** Exercise description **
Pick out every line in the entries below that contains the string "combined", matching case exactly, and copy each such line in full.

** Extracted information **
-=-=-=-=-

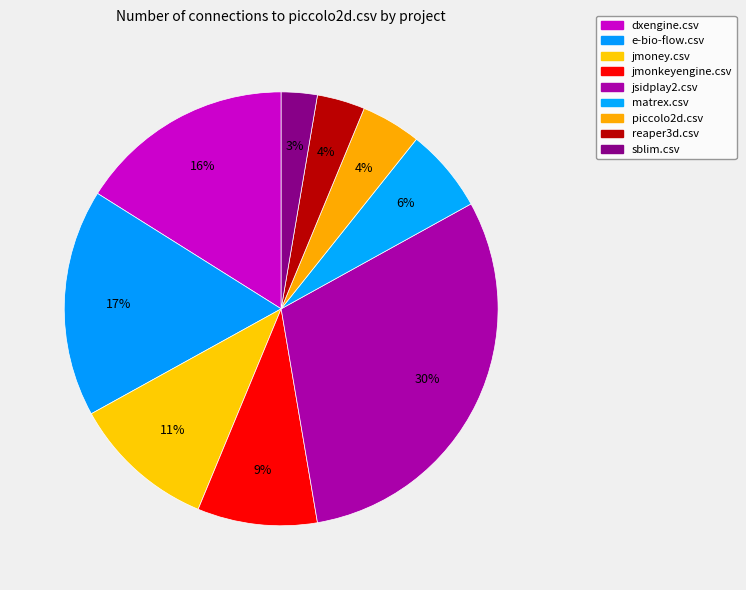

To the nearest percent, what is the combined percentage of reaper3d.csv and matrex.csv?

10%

-=-=-=-=-

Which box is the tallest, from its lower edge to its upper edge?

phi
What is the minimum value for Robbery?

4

-=-=-=-=-

** Output of the exercise **
To the nearest percent, what is the combined percentage of reaper3d.csv and matrex.csv?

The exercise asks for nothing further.